-------- VORLIEGENDER AUSZUG --------

Herausgekommen an Tupacs 46. Geburtstag (16.06.) ist dieses Biopic,
dass ich - kaum dass ich davon mitbekommen hatte - unbedingt sehen
musste. Denn 2Pac war einer der Musiker, die mich in meiner Jugend
in den 90er Jahren am meisten beschäftigt hatte. Mein erster Song:
die Originalversion vom Song "Runin'" mit The Notorious B.I.G.,
danach habe ich mir nach und nach die Alben besorgt (ich glaube
auch mein erstes war All Eyez on Me), und mich auch intensiv mit
dem sehr kurzen Leben Tupacs auseinander gesetzt, sodass ich hier
ein bisschen Hintergrundwissen habe.
Zum Film: Dieser wird eingeleitet mit einem Reporter, der das Leben
Tupacs erzählen soll, für den Fall, das Tupac das ganze nicht mehr
überlebt; er sitzt wegen eines sexuellen Übergriffs, den Tupac
bestreitet, im Gefängnis und erlebt Polizei- und Ganggewalt, kurz
nachdem er vor seiner Verurteilung 5 mal angeschossen wurde. Ab da
lernen wir, in welchem Umfeld Tupac groß geworden ist, wie er
mehrfach umziehen musste, und von New York über Baltimore
irgendwann in Californien landete, um dort dann mit seiner Musik
Geschichte zu schreiben - all das in Rückblenden im
Reportergespräch, ehe er am Ende von Suge Knight ausgelöst wird und
für 1,4 Millionen Dollar wieder auf freien Fuß kommt und bei Death
Row Records für 3 Alben engagiert ist.
Der Film ist insgesamt recht spannend erzählt, und ist trotz seiner
unglaublichen Laufzeit von satten 140 Minuten kaum langweilig.
Allerdings kommt man sich hier und da auch ein wenig verloren vor,
wenn man nicht die Hintergründe kennt, denn sehr vieles wird sehr
schnell erzählt. Schauspielerisch hat man sich beim Cast mühe
gegeben, Menschen zu finden, die den echten Personen teilweise
erschreckend ähnlich sehen; gerade Tupac ist fast schon gruselig.
Aber auch Afeni Shakur, Suge Knight, Jada Pinkett, Snoop Dogg wow.
Auch Schauspielerisch wissen alle zu überzeugen (was u.A. von
einigen der noch lebenden Menschen die Tupac kennen, auch so
bekundet wird); ich persönlich hatte aber das Gefühl einen sehr
viel ruhigeren, und sehr viel zurückhaltenderen Tupac zu sehen, als
ich ihn bspw. von den Interviews her kenne; und so ist die Person
die wirklich stark überzeugen kann mit ihrem Auftreten und ihrer
Energie eigentlich nur die Mutter Afeni Shakur, die in Wut und
Tränen ausbricht, die High ist und einen Entzug mitmacht, die ihren
Sohn im Gefängnis besuchen muss, etc. Tupac wirkt hingegen ein
wenig blass - dieser hüpfende Energiebeutel, der auch mal in die
Kamera spuckt, oder sich komplett mit gesamten Oberkörper aus dem
Beifahrerfenster hängt um seine Mittelfinger in Kameras zu stecken,
diese Seite fehlt und wird nicht gezeigt; stattdessen haben wir
einen immer sehr ruhigen, nachdenklich aussehenden Tupac.

-------- BEREITGESTELLTES MATERIAL --------

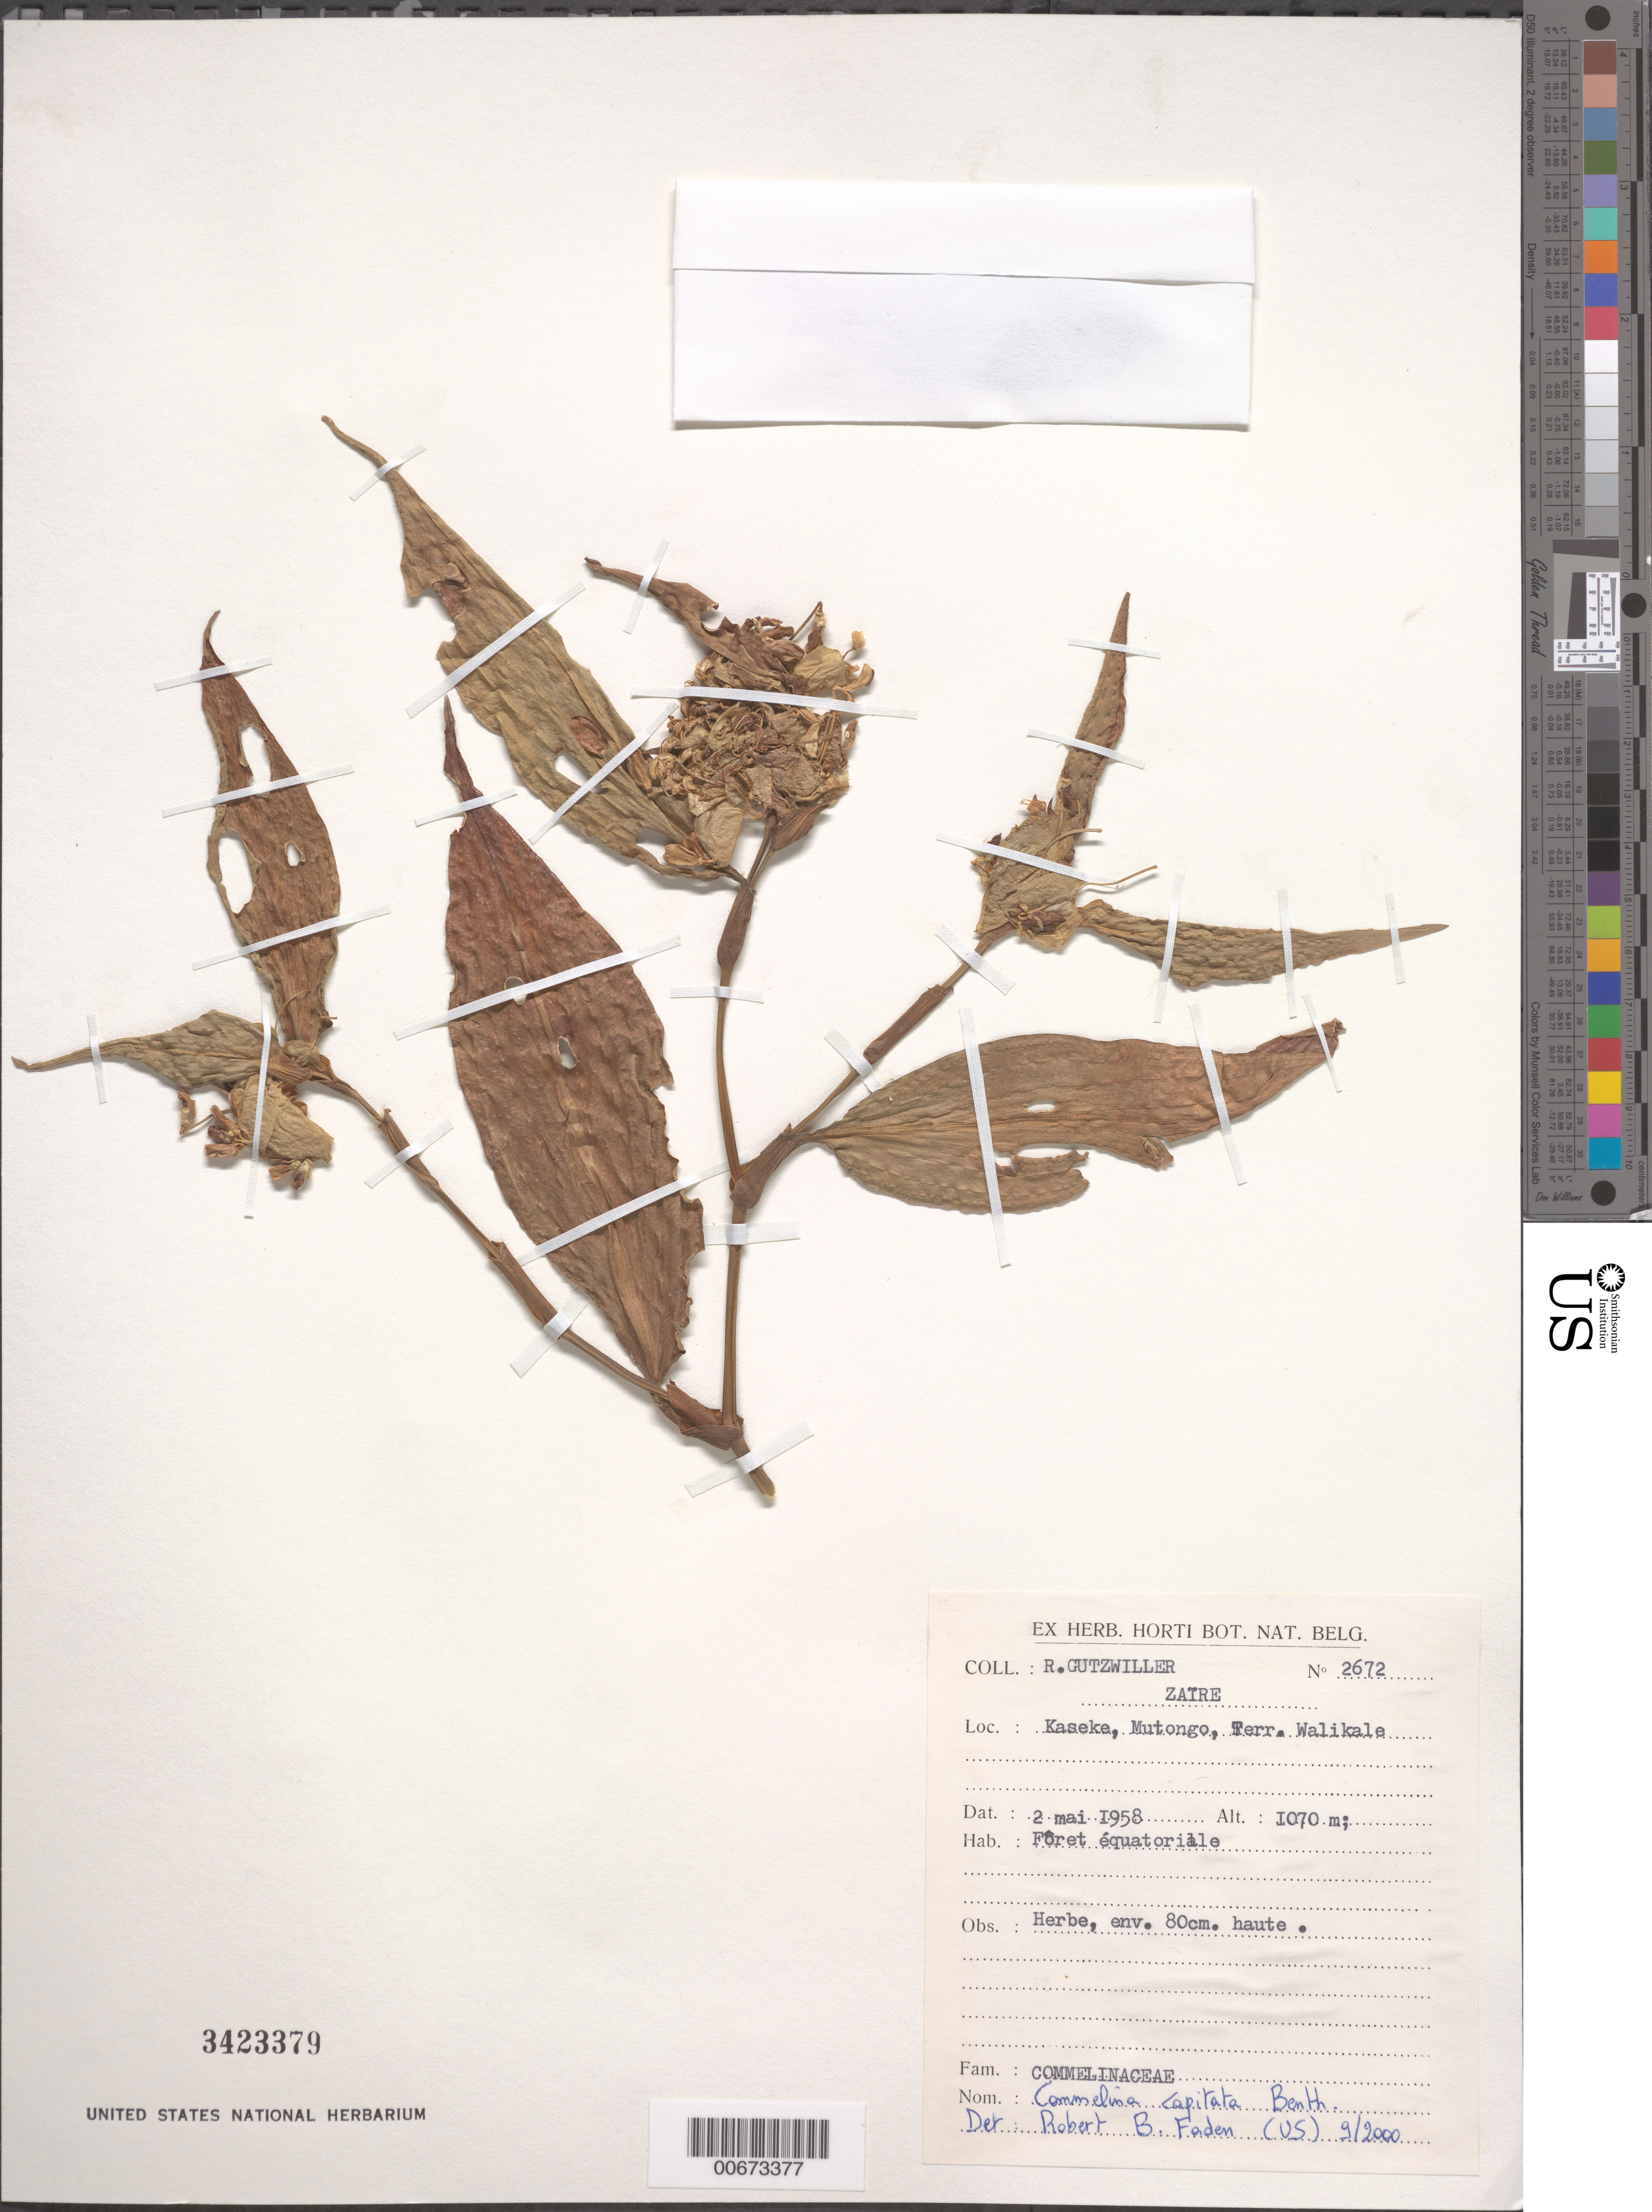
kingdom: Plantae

--------
-------- BEREITGESTELLTES MATERIAL --------

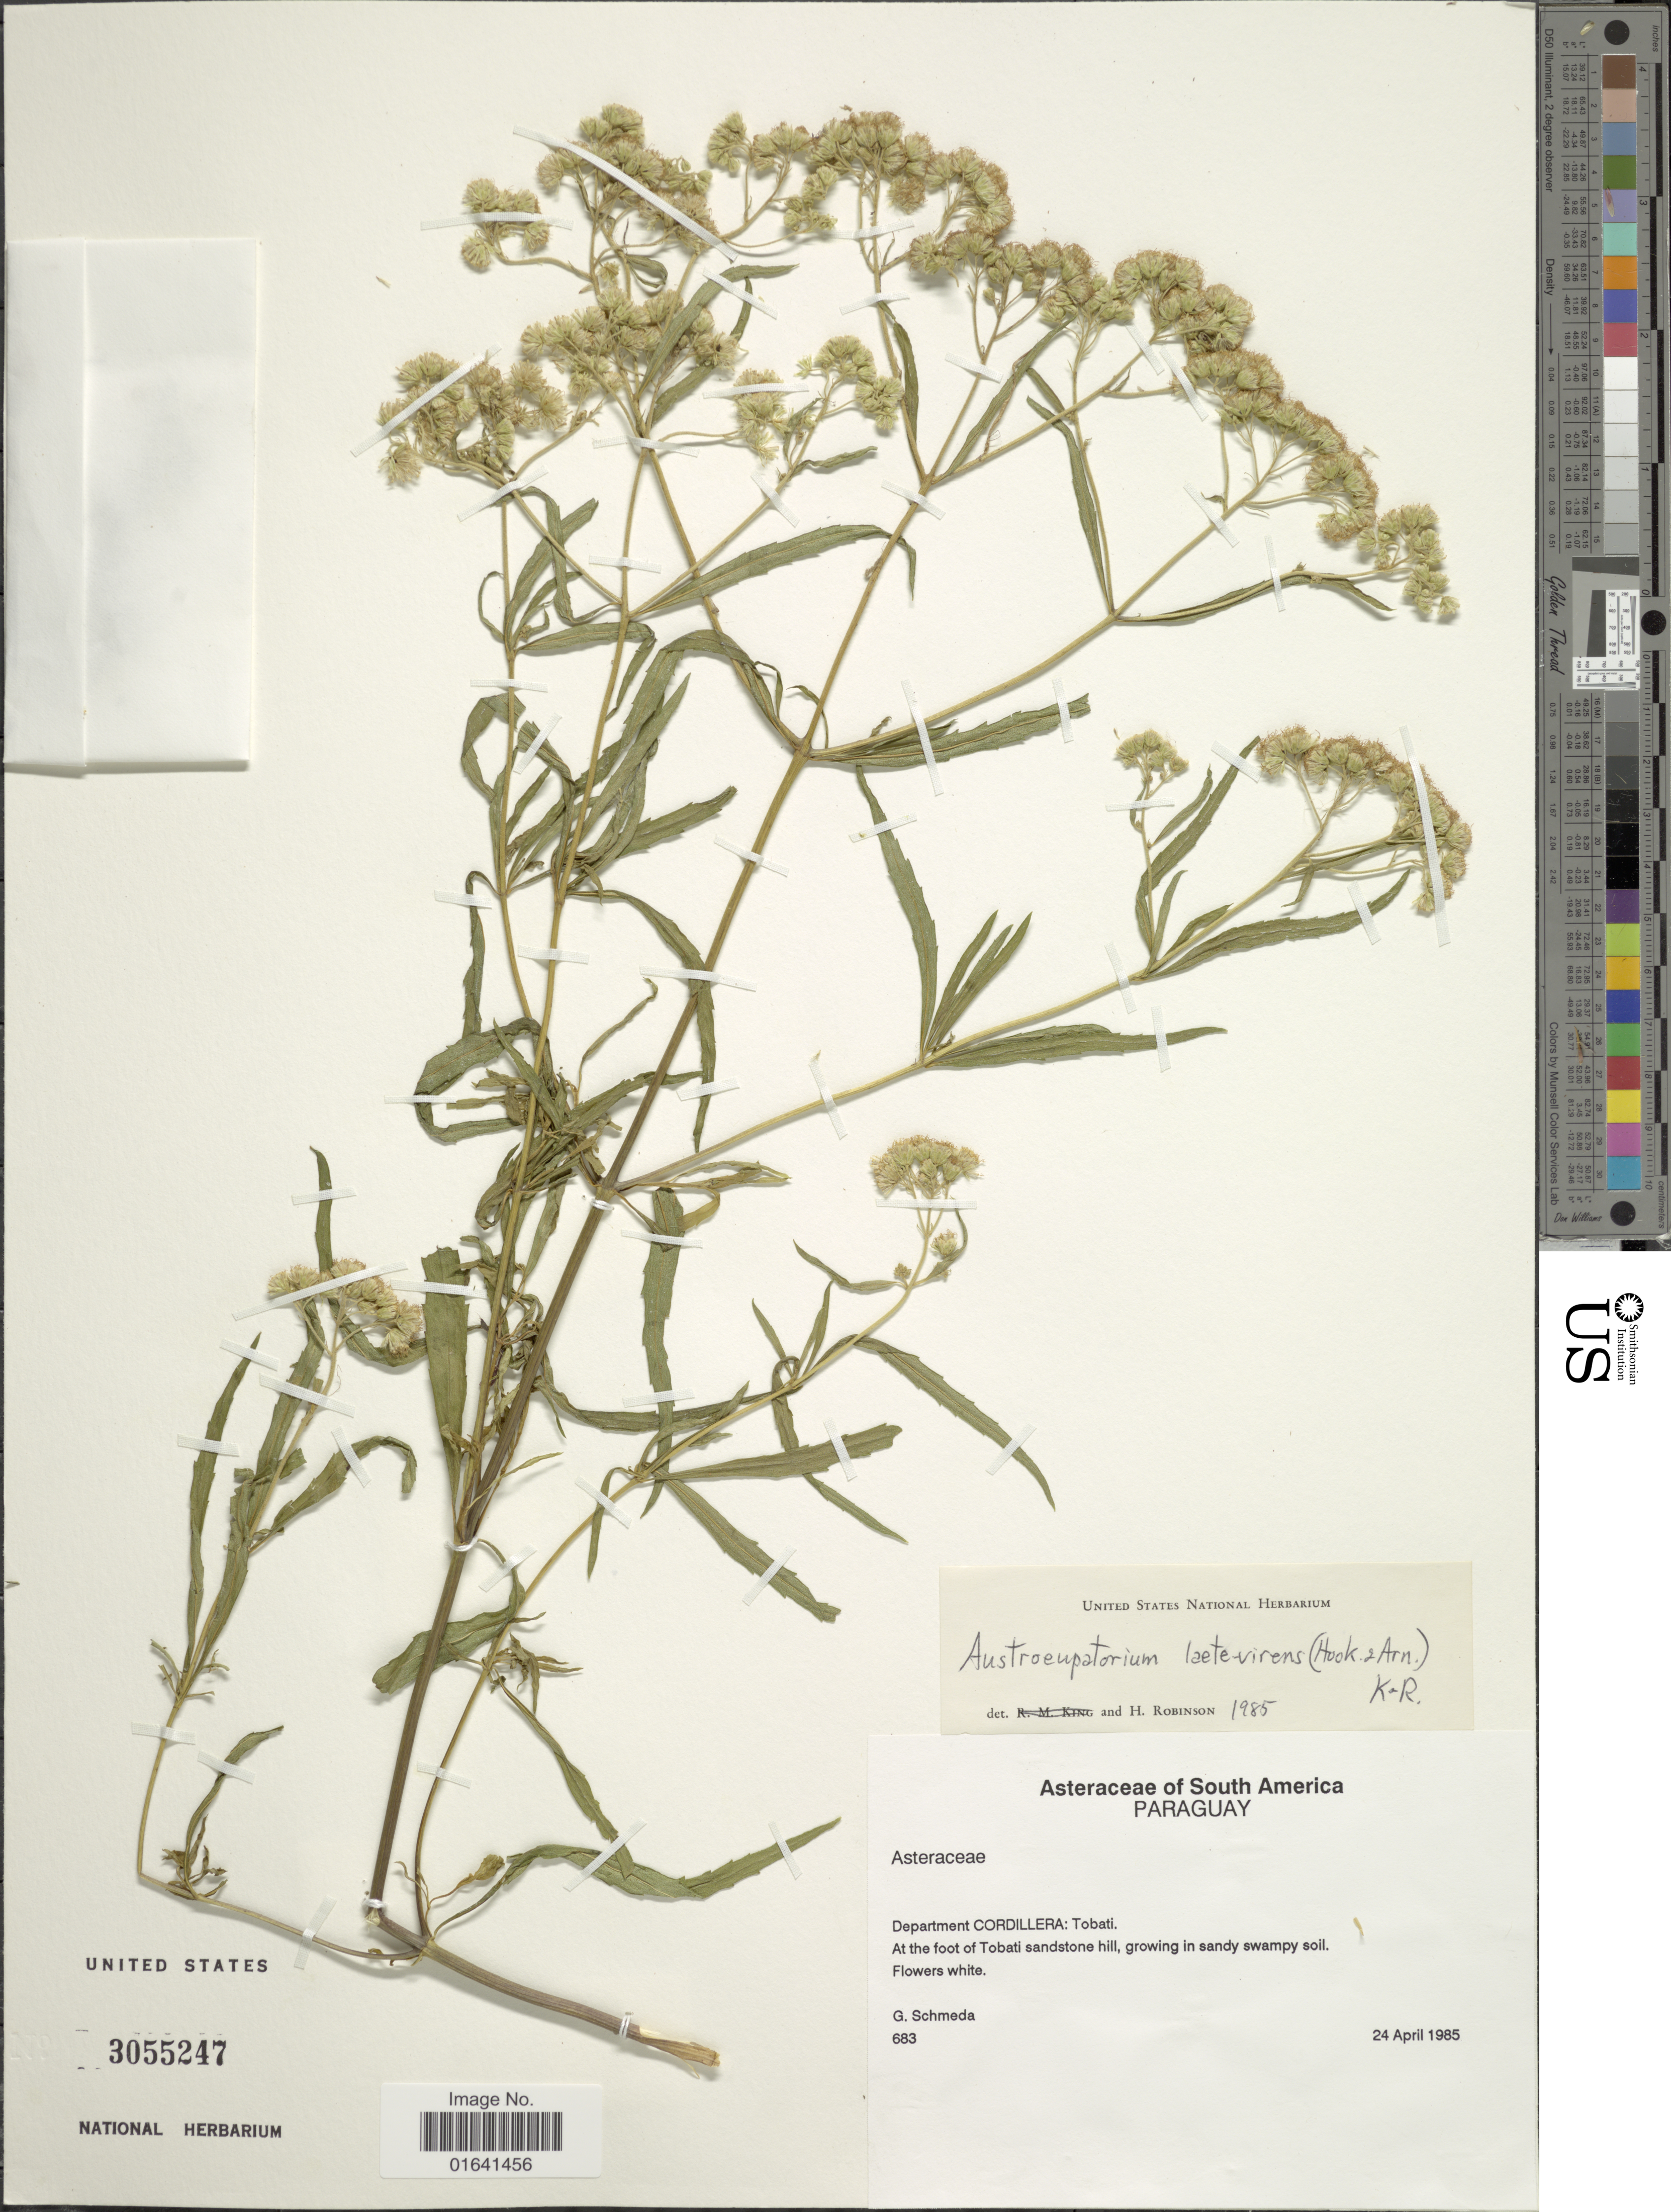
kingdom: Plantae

--------

ZIEL DER ÜBUNG: Ersetze im Abschnitt der Filmkritik, der mit „Der Film ist“ beginnt und mit „Snoop Dogg wow.“ endet, „spannend“ durch „fesselnd“. Gib den geänderten Abschnitt vollständig wieder.

GELÖSTE AUFGABE:
Der Film ist insgesamt recht fesselnd erzählt, und ist trotz seiner
unglaublichen Laufzeit von satten 140 Minuten kaum langweilig.
Allerdings kommt man sich hier und da auch ein wenig verloren vor,
wenn man nicht die Hintergründe kennt, denn sehr vieles wird sehr
schnell erzählt. Schauspielerisch hat man sich beim Cast mühe
gegeben, Menschen zu finden, die den echten Personen teilweise
erschreckend ähnlich sehen; gerade Tupac ist fast schon gruselig.
Aber auch Afeni Shakur, Suge Knight, Jada Pinkett, Snoop Dogg wow.